5. Limitations and conclusions

The authors acknowledge limitations to the study. The design of this 2-center interventional case series is retrospective with the limitations inherent to these types of studies. Although the study was conducted at 2 sites with 2 patient populations, this fact further supports that Trabectome is a safe and effective procedure across different ethnic demographics as the procedure does not rely on variations in postoperative conjunctival wound healing. This effectiveness across different ethnic populations is also supported by other studies.[71] Additionally, several different disease states and routes of administration were represented in our sample. Future investigations with larger studies represented on these individual causes for steroid-induced glaucoma would help to better identify particular groups that respond better or worse to this intervention.

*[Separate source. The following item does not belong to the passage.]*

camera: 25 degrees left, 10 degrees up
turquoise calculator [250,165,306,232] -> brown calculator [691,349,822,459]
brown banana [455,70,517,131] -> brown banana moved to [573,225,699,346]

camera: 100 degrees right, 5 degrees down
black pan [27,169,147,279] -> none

Trabectome is a safe and highly effective treatment for steroid-response glaucoma targeting the main site of pathology in this condition, resulting in the normalization of IOP, while also minimizing the risks often seen in our current standard glaucoma surgeries. This procedure is particularly appealing in settings where continued long-term administration of steroid is to be expected, such as in corneal transplantation, in which our current glaucoma treatments have been shown to increase the risk of graft failure. Trabectome may also be appealing in cases of pediatric steroid response, in which diagnosis and management are particularly challenging, and traditional glaucoma surgeries are prohibitive as they carry a lifelong potential for complications.

Footnotes

Abbreviations: DSEK = Descemet stripping endothelial keratoplasty, ECM = extracellular matrix, IOP = intraocular pressure, PKG = postkeratoplasty glaucoma, PKP = penetrating keratoplasty, SD = standard deviation, SIOAG = steroid-induced open-angle glaucoma, SLT = selective laser trabeculoplasty, SROH = steroid-response ocular hypertension, TM = trabecular meshwork, Trabectome = trabeculotomy ab interno, TVT = trabeculectomy versus tube.

Funding disclosure: Supported in part by a Department Developmental Grant from Research to Prevent Blindness. The authors have no financial interest or proprietary interest to disclose.

The authors report no conflicts of interest.